*** Dataset extract ***
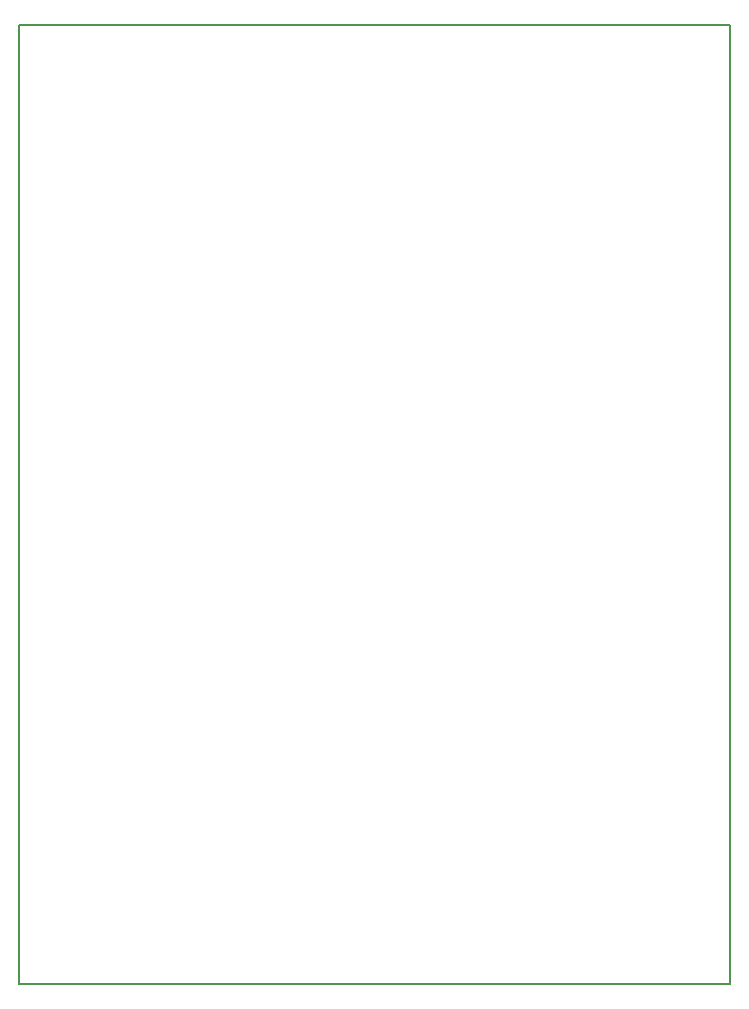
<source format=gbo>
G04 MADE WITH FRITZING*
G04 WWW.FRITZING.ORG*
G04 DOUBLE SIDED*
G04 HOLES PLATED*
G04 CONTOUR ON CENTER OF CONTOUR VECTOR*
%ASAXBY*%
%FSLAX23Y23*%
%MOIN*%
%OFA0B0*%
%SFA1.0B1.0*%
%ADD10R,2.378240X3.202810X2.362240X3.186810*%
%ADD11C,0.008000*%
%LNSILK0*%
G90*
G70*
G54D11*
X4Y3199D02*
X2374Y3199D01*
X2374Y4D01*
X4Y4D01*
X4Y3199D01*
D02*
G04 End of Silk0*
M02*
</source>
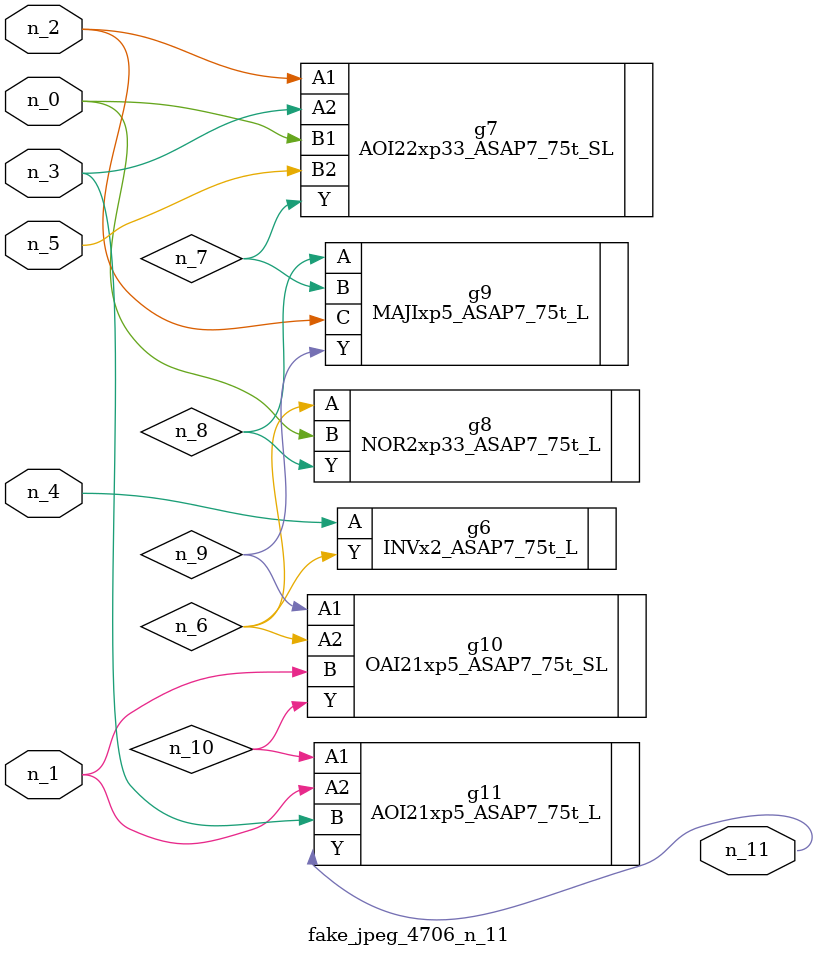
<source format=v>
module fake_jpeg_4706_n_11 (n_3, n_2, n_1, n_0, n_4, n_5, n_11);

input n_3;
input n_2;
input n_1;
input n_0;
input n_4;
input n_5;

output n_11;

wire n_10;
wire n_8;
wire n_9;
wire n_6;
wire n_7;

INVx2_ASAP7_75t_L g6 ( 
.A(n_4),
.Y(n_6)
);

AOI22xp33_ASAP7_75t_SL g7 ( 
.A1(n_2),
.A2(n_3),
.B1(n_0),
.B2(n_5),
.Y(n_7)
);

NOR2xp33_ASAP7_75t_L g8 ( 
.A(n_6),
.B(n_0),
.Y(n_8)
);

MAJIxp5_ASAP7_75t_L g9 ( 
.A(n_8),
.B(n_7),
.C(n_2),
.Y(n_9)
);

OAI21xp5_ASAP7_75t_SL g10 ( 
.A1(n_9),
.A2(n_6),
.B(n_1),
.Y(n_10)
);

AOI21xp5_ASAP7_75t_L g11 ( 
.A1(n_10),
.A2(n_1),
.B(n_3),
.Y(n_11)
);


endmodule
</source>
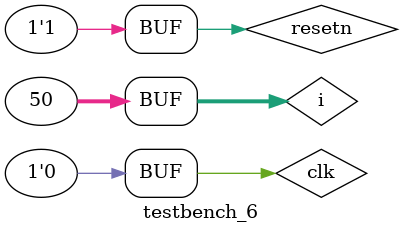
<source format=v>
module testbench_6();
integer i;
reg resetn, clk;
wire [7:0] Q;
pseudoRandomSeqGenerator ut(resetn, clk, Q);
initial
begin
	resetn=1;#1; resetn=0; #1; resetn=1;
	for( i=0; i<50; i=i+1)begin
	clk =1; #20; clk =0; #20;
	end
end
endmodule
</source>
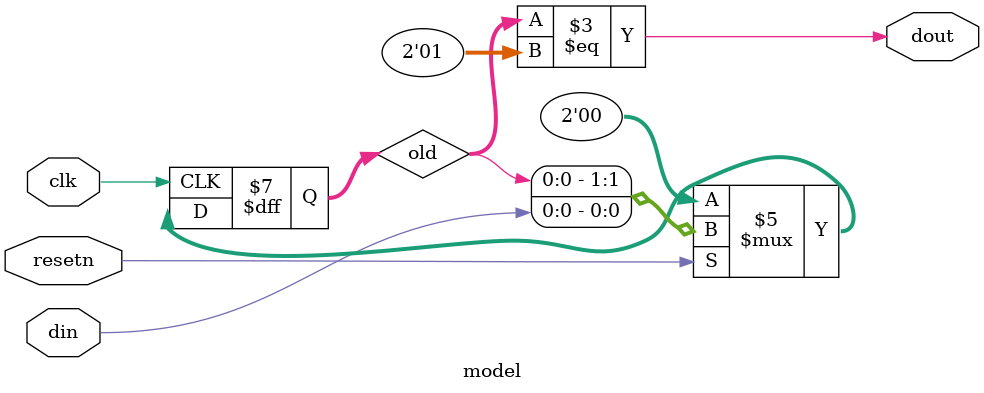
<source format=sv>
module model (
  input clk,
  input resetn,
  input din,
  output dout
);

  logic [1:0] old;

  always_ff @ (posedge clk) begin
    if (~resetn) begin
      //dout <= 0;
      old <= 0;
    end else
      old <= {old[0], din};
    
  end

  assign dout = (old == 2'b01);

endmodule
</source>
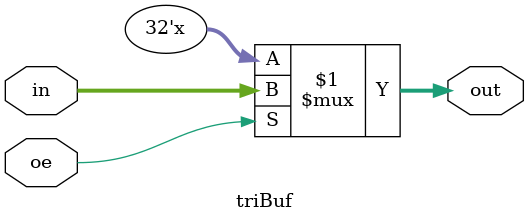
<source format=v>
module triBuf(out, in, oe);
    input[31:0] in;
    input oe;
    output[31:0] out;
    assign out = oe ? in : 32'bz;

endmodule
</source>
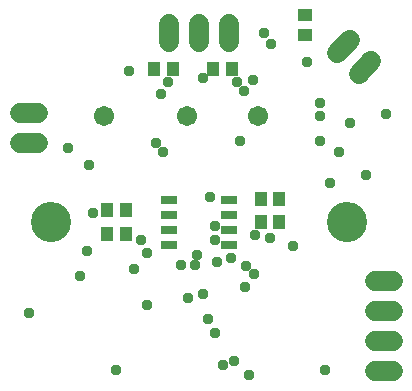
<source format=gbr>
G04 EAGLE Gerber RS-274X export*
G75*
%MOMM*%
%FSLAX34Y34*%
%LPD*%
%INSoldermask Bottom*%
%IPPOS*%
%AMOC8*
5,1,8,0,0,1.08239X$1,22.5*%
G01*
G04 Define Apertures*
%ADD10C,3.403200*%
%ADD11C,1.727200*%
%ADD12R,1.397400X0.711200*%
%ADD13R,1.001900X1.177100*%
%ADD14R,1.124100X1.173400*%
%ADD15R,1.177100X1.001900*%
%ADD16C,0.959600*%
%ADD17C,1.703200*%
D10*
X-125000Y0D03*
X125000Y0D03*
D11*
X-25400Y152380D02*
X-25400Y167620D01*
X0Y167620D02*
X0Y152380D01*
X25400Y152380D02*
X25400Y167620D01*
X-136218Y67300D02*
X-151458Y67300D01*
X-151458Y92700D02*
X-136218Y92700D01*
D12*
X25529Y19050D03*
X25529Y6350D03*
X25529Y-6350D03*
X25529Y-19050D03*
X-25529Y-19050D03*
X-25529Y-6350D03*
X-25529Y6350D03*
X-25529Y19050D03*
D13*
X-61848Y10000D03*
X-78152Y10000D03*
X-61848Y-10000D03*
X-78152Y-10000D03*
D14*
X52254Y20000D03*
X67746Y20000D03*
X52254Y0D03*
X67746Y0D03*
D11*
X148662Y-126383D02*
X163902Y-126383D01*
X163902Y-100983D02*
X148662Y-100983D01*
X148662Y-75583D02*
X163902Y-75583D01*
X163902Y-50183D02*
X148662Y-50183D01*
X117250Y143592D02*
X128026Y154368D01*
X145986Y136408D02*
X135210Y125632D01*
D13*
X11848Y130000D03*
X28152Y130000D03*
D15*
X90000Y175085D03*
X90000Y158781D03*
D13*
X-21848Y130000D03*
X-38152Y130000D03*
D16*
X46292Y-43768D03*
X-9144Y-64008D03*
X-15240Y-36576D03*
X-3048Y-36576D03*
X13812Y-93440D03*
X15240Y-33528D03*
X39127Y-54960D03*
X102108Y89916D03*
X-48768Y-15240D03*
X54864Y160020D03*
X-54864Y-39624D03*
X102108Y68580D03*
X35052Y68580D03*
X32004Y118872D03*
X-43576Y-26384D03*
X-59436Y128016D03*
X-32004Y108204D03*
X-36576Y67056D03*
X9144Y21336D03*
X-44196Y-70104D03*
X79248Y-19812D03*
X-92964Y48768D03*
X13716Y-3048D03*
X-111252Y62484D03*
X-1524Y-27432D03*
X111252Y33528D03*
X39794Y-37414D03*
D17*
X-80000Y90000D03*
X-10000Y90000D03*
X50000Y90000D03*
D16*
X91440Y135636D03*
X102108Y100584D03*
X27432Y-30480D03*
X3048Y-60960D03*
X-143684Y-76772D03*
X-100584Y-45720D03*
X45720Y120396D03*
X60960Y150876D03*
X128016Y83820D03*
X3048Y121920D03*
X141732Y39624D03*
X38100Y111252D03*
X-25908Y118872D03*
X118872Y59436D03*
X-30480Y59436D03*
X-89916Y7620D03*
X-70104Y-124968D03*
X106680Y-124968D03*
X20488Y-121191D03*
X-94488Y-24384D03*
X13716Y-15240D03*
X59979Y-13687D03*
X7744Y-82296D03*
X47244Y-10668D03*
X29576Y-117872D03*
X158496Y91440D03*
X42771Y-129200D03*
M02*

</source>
***
*What you need to do*. Give every record again exactly, apart from the pictures, which stay out.

*Task response*.
<source format=gbo>
G04 MADE WITH FRITZING*
G04 WWW.FRITZING.ORG*
G04 DOUBLE SIDED*
G04 HOLES PLATED*
G04 CONTOUR ON CENTER OF CONTOUR VECTOR*
%ASAXBY*%
%FSLAX23Y23*%
%MOIN*%
%OFA0B0*%
%SFA1.0B1.0*%
%ADD10R,2.378240X3.202810X2.362240X3.186810*%
%ADD11C,0.008000*%
%LNSILK0*%
G90*
G70*
G54D11*
X4Y3199D02*
X2374Y3199D01*
X2374Y4D01*
X4Y4D01*
X4Y3199D01*
D02*
G04 End of Silk0*
M02*
</source>
<source format=v>
module fake_jpeg_4706_n_11 (n_3, n_2, n_1, n_0, n_4, n_5, n_11);

input n_3;
input n_2;
input n_1;
input n_0;
input n_4;
input n_5;

output n_11;

wire n_10;
wire n_8;
wire n_9;
wire n_6;
wire n_7;

INVx2_ASAP7_75t_L g6 ( 
.A(n_4),
.Y(n_6)
);

AOI22xp33_ASAP7_75t_SL g7 ( 
.A1(n_2),
.A2(n_3),
.B1(n_0),
.B2(n_5),
.Y(n_7)
);

NOR2xp33_ASAP7_75t_L g8 ( 
.A(n_6),
.B(n_0),
.Y(n_8)
);

MAJIxp5_ASAP7_75t_L g9 ( 
.A(n_8),
.B(n_7),
.C(n_2),
.Y(n_9)
);

OAI21xp5_ASAP7_75t_SL g10 ( 
.A1(n_9),
.A2(n_6),
.B(n_1),
.Y(n_10)
);

AOI21xp5_ASAP7_75t_L g11 ( 
.A1(n_10),
.A2(n_1),
.B(n_3),
.Y(n_11)
);


endmodule
</source>
<source format=v>
module testbench_6();
integer i;
reg resetn, clk;
wire [7:0] Q;
pseudoRandomSeqGenerator ut(resetn, clk, Q);
initial
begin
	resetn=1;#1; resetn=0; #1; resetn=1;
	for( i=0; i<50; i=i+1)begin
	clk =1; #20; clk =0; #20;
	end
end
endmodule
</source>
<source format=sv>
module model (
  input clk,
  input resetn,
  input din,
  output dout
);

  logic [1:0] old;

  always_ff @ (posedge clk) begin
    if (~resetn) begin
      //dout <= 0;
      old <= 0;
    end else
      old <= {old[0], din};
    
  end

  assign dout = (old == 2'b01);

endmodule
</source>
<source format=v>
module triBuf(out, in, oe);
    input[31:0] in;
    input oe;
    output[31:0] out;
    assign out = oe ? in : 32'bz;

endmodule
</source>
<source format=gbr>
G04 EAGLE Gerber RS-274X export*
G75*
%MOMM*%
%FSLAX34Y34*%
%LPD*%
%INSoldermask Bottom*%
%IPPOS*%
%AMOC8*
5,1,8,0,0,1.08239X$1,22.5*%
G01*
G04 Define Apertures*
%ADD10C,3.403200*%
%ADD11C,1.727200*%
%ADD12R,1.397400X0.711200*%
%ADD13R,1.001900X1.177100*%
%ADD14R,1.124100X1.173400*%
%ADD15R,1.177100X1.001900*%
%ADD16C,0.959600*%
%ADD17C,1.703200*%
D10*
X-125000Y0D03*
X125000Y0D03*
D11*
X-25400Y152380D02*
X-25400Y167620D01*
X0Y167620D02*
X0Y152380D01*
X25400Y152380D02*
X25400Y167620D01*
X-136218Y67300D02*
X-151458Y67300D01*
X-151458Y92700D02*
X-136218Y92700D01*
D12*
X25529Y19050D03*
X25529Y6350D03*
X25529Y-6350D03*
X25529Y-19050D03*
X-25529Y-19050D03*
X-25529Y-6350D03*
X-25529Y6350D03*
X-25529Y19050D03*
D13*
X-61848Y10000D03*
X-78152Y10000D03*
X-61848Y-10000D03*
X-78152Y-10000D03*
D14*
X52254Y20000D03*
X67746Y20000D03*
X52254Y0D03*
X67746Y0D03*
D11*
X148662Y-126383D02*
X163902Y-126383D01*
X163902Y-100983D02*
X148662Y-100983D01*
X148662Y-75583D02*
X163902Y-75583D01*
X163902Y-50183D02*
X148662Y-50183D01*
X117250Y143592D02*
X128026Y154368D01*
X145986Y136408D02*
X135210Y125632D01*
D13*
X11848Y130000D03*
X28152Y130000D03*
D15*
X90000Y175085D03*
X90000Y158781D03*
D13*
X-21848Y130000D03*
X-38152Y130000D03*
D16*
X46292Y-43768D03*
X-9144Y-64008D03*
X-15240Y-36576D03*
X-3048Y-36576D03*
X13812Y-93440D03*
X15240Y-33528D03*
X39127Y-54960D03*
X102108Y89916D03*
X-48768Y-15240D03*
X54864Y160020D03*
X-54864Y-39624D03*
X102108Y68580D03*
X35052Y68580D03*
X32004Y118872D03*
X-43576Y-26384D03*
X-59436Y128016D03*
X-32004Y108204D03*
X-36576Y67056D03*
X9144Y21336D03*
X-44196Y-70104D03*
X79248Y-19812D03*
X-92964Y48768D03*
X13716Y-3048D03*
X-111252Y62484D03*
X-1524Y-27432D03*
X111252Y33528D03*
X39794Y-37414D03*
D17*
X-80000Y90000D03*
X-10000Y90000D03*
X50000Y90000D03*
D16*
X91440Y135636D03*
X102108Y100584D03*
X27432Y-30480D03*
X3048Y-60960D03*
X-143684Y-76772D03*
X-100584Y-45720D03*
X45720Y120396D03*
X60960Y150876D03*
X128016Y83820D03*
X3048Y121920D03*
X141732Y39624D03*
X38100Y111252D03*
X-25908Y118872D03*
X118872Y59436D03*
X-30480Y59436D03*
X-89916Y7620D03*
X-70104Y-124968D03*
X106680Y-124968D03*
X20488Y-121191D03*
X-94488Y-24384D03*
X13716Y-15240D03*
X59979Y-13687D03*
X7744Y-82296D03*
X47244Y-10668D03*
X29576Y-117872D03*
X158496Y91440D03*
X42771Y-129200D03*
M02*

</source>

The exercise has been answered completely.